One of the biggest challenges in software engineering (as opposed to other methodologies, like Agile) is to accept that your own skull is limited. That you can grasp around 10+-5 things, and that's it. You either have to zoom in or out, hiding details, you have to turn the cube, or do something in general.
I'm yet to find an application which was started designed as a single, huge class diagram and didn't contain serious design errors, visible just by looking at the diagram for 10 minutes, or - more usually - looking at the changelogs, where serious changes were had to be made.
I usually tell people to draw the data flows for each of the use cases first: what data comes in, what data goes out, what data is needed in order to get the results. Then ask what kind of pain points there can be for each step.
Shooting a big family portrait of persistent classes - this is rather limited. Of course, you should collect the classes needed to be persisted over these flow diagrams, but perhaps it's better if a tool does it for you.

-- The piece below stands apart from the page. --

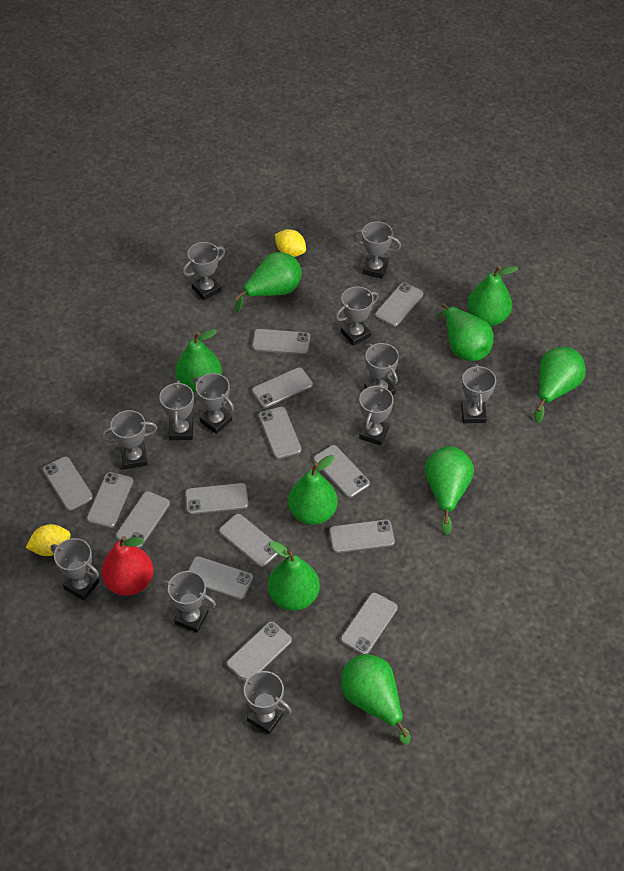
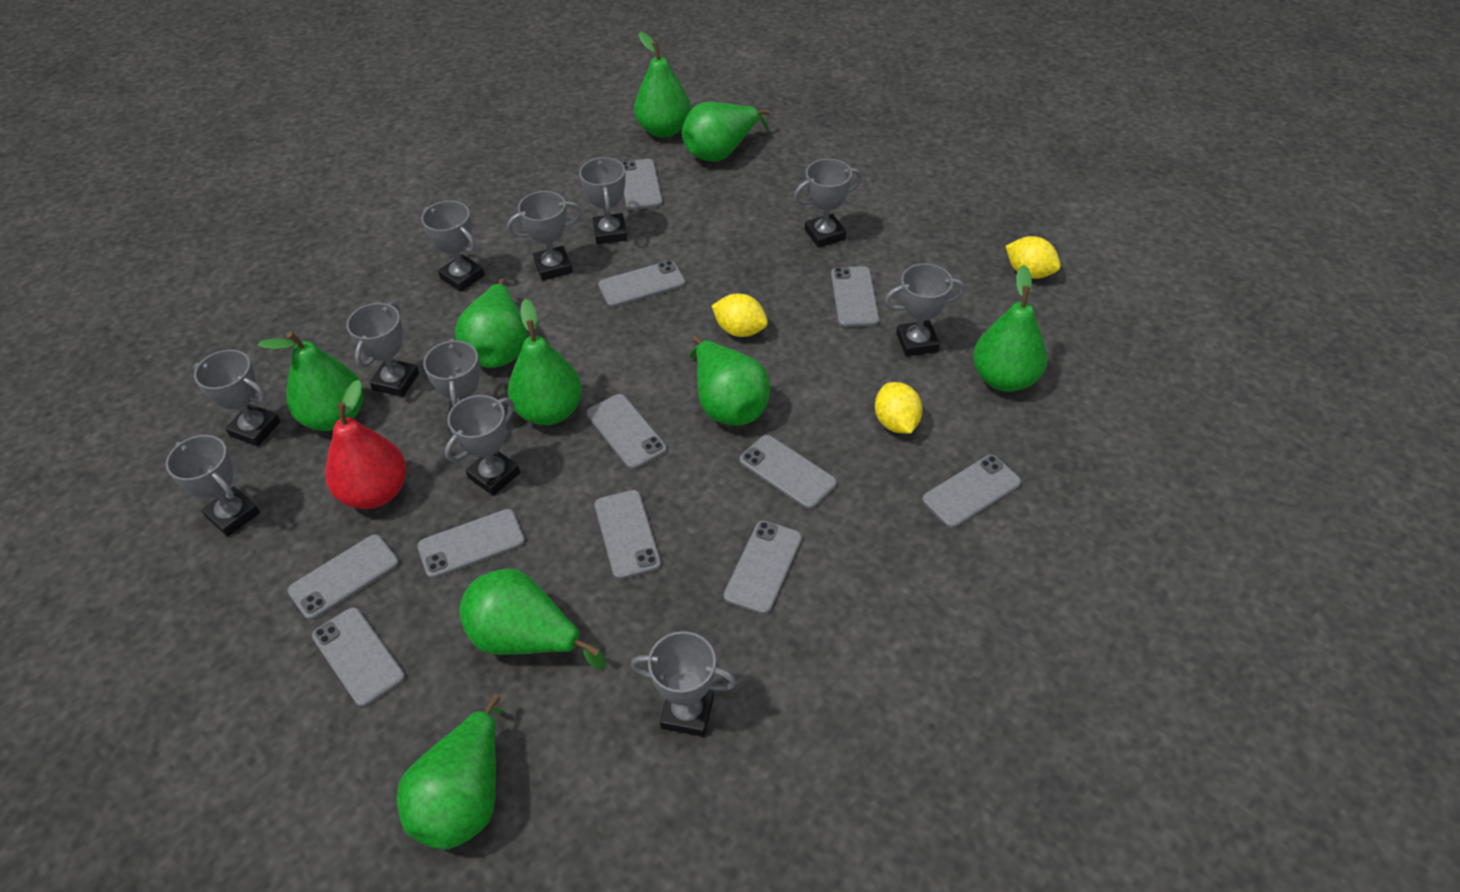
grey phone: [43,456,93,511] [87,472,133,528] [116,491,170,548] [185,483,249,514] [188,556,253,600] [219,514,278,567] [226,621,292,682] [252,329,310,355] [252,367,313,408] [259,407,302,459] [313,445,370,498] [329,519,395,553] [341,592,398,654] [375,282,424,327] = 14 -> [288,534,399,620] [312,607,405,707] [417,509,525,579] [587,394,667,469] [594,490,661,579] [598,260,685,307] [621,159,663,210] [724,520,802,615] [740,435,837,509] [831,266,879,327] [922,455,1021,528] = 11
grey trophy: [51,538,99,601] [101,410,157,469] [159,380,194,440] [160,571,216,633] [182,242,225,300] [193,373,234,434] [237,671,292,734] [335,286,379,346] [353,221,401,279] [359,385,394,446] [364,343,399,395] [461,364,496,423] = 12 -> [166,435,260,537] [193,350,281,446] [346,302,419,397] [421,201,485,292] [423,338,480,436] [445,395,520,496] [507,191,581,281] [579,157,627,244] [631,631,737,737] [794,159,862,248] [885,263,965,356] = 11
yellow lemon: [26,524,71,556] [275,229,306,257] = 2 -> [712,294,768,337] [875,382,923,434] [1006,236,1061,279] = 3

Design is not about how to solve a particular implementation. Deal with that later. First,find out, what kind of classes you need. An UML class is an abstract construct: it might not even translate for Java classes ever. An UML class is just a saying: "well, we will have things which have these meaningful features from our current viewpoint". A Java class is a way to tell the machine how to allocate memory and for what purpose.
Once UML tells you what you need, then, only then you can start thinking about how to realize this.
And yes, use Domain-Driven Design (the blue book with the same title is quite nice).
(And I know I'll be blamed by the Agile guys that I'm not Agile enough, but let's not deal with this, we're talking about UML. Most of the guys who do Agile never really understood UML, and they don't want to care about this question I hope.)